:: SOURCE EXCERPT ::
----
Ruili, Yunnan’s “City of Sin”

yunnan junkies.gif
Young junkies shoot up in the streets of Ruili

A few weeks ago, when I asked readers to suggest places to see in Yunnan someone suggested Ruili. I had never heard of it before, but this article told me all I need to know. This place is a living, breathing AIDS factory. Truly scary. (And no, it’s not on my itinerary.)

The Discussion: 22 Comments

Ruili is a backwater border town known for its legal and illegal border trade with Myanmar. I did not see anything like the photo scene here. One big legit trade is in precious and semi-precious stones-sold at street stalls and I assume at fancier digs.

I was introduced to a old woman who had had her feet bound in the old Chinese tradition. She was gracious and allow me to photograph her with her feet in view.

January 28, 2005 @ 6:24 pm | Comment

She really had bound feet?? I thought that practice ended with Mao’s ascent. Of all China’s customs, foot binding is the one for which I have the least admiration.

So, should I go to Ruili?

January 28, 2005 @ 6:41 pm | Comment

The old woman might have just been very old. In 1979 I saw a number of elderly women with bound feet. The practice was forbidden after 1949 as far as I know…

January 28, 2005 @ 9:19 pm | Comment

My grandmather on my mather’s was one of those last women who had their feet bound. She was the youngest of four concubines my grandfather had. She passed away in the late 80’s.

And yes, this tradition was completely banned after 1949.

Whether Ruili should be on your itinerary, Richard, IMHO, depends what you would like to see.

January 28, 2005 @ 10:04 pm | Comment

Feet binding ended with Mao? Richard, please, never talk about that again. This is the textbook case China uses to prove that Western media is ‘demonizing’ China. And you will only give them a hand by mentioning that. In fact feet binding was gone with the Qing dynasty, long before Mao, and it was never truely Chinese tradition (Manchurian rulers imposed that on Chinese).

Yunnan is arguably the most beautiful province of China. Don’t miss out. Just go.

January 29, 2005 @ 3:28 am | Comment

You have just about everything wrong there bellevue. Foot Binding if I am not mistaken originated sometime during the Sui-Tang era and has been a popular practice among Chinese elites up until the around the 19th century. It did not dissappear with the Qing era nor was it imposed by the Manchus. The early Manchu rulers were not particularly fond of the custom and the practice was discouraged among them. (Many sources will say the Manchu elite did not practice foot binding at all, but this is only somewhat true. Social peer pressure and the demand to conform did lead some to adopt this han custom, as it was a status symbol). However by the 19th century, growing liberal attitudes and new concepts of modernity were spreading throughout China and footbinding lost its popularity. By the time of the Republican revolution, the practice had become somewhat uncommon, generally observed mainly among the rural gentry and less among urbanites though it had not completly dissappeared. The communists simply finished an ongoeing historical trend, by terminating the practice altogether in 1949.

January 29, 2005 @ 5:17 am | Comment

Her feet were really bound. I didn’t pay for the scene. I have heard that the practice was not wiped out instantly by Mao’s edict.

There are better places to go in Yunnan than Ruili. I went there to visit some of the national minority peoples. Which I did and learned this one group had been Christianized and had a bible written in their own language, not Chinese characters.
----
:: WHAT YOU NEED TO DO ::
a - Answer these questions about the Ruili discussion above:
(i) What trade is Ruili known for, according to the first reply?
(ii) In what year did one commenter see a number of elderly women with bound feet?
(iii) According to the reply posted at 5:17 am, in what era did foot binding originate?
b - Write the next reply in the Ruili discussion above, following on from its last post.

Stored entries
----
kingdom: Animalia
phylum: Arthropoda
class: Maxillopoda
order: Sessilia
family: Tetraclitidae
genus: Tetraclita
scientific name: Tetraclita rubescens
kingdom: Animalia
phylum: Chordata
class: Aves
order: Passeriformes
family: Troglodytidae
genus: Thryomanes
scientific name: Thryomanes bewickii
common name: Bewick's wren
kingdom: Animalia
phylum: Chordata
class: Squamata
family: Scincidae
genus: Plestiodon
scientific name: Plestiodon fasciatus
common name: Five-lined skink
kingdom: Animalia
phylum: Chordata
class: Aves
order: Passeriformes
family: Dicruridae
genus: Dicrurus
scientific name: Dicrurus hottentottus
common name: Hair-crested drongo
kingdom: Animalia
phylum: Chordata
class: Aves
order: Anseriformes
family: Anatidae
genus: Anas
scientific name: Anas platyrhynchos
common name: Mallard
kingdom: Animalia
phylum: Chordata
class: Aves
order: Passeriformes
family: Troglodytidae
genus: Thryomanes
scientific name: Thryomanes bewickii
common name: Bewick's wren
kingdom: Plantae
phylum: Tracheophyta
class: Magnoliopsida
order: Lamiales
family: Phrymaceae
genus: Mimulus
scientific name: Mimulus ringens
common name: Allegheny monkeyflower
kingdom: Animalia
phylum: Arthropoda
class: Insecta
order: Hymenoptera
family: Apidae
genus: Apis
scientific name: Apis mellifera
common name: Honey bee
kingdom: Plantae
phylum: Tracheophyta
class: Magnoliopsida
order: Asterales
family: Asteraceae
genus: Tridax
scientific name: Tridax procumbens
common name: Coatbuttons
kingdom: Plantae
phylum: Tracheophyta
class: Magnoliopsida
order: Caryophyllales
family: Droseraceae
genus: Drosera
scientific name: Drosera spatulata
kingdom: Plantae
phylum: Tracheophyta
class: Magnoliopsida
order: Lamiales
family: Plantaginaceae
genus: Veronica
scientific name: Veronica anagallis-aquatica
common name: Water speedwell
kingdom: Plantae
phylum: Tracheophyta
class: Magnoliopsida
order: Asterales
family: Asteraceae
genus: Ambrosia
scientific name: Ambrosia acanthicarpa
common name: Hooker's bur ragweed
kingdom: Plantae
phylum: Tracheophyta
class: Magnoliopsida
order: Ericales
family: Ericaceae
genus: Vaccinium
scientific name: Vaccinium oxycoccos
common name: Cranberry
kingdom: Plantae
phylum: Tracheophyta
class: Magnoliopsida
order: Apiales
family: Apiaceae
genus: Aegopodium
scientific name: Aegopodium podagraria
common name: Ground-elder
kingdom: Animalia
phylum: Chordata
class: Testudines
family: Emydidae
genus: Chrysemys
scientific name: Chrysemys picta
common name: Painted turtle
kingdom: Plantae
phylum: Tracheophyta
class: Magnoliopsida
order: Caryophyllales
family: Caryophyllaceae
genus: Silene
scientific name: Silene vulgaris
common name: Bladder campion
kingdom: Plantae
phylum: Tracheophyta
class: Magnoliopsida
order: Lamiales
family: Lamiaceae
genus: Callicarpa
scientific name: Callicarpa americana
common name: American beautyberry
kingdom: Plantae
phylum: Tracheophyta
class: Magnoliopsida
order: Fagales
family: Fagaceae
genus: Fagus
----
:: THE RESPONSES ::
a -
(i) Legal and illegal border trade with Myanmar.
(ii) 1979.
(iii) Sometime during the Sui-Tang era.

b -
If you are looking for places to go in Yunnan places like Xishuangbanna, Lijiang, Lugu lake, going north past Lijiang to gets you to Tiger Leaping Gorge and beyond to areas where some Tibetians live.

January 29, 2005 @ 5:33 am | Comment

Jing:

I may be wrong at its origin, but you gave too much credits to Communists. For example, Hakka women rarely bound themselves even in Qing dynasty, because they were considered laborers in the rice field, and how could they do farm works with san cun jin lian? For same reason women in my native countryside didn’t do that, I heard from elders. That all happened long before Communists came to exist.

To think the year 1949 had anything special is just absurd. None of my female relatives born prior to 1949 had their feet bound, not even my grandmother: she has got jie fang jiao (bound at first but liberated in half way). And it’s under ROC.

January 29, 2005 @ 6:13 am | Comment

Thanks for the history, Jing. I had thought it ended with the Qing Dynasty, but I see it’s not so clear-cut. One of the beggars that I DO give money to here in Shenzhen is Granny Liu, who has feet about 3 inches long, and appears to be 90+ years old. I sort of assumed she was one of the last.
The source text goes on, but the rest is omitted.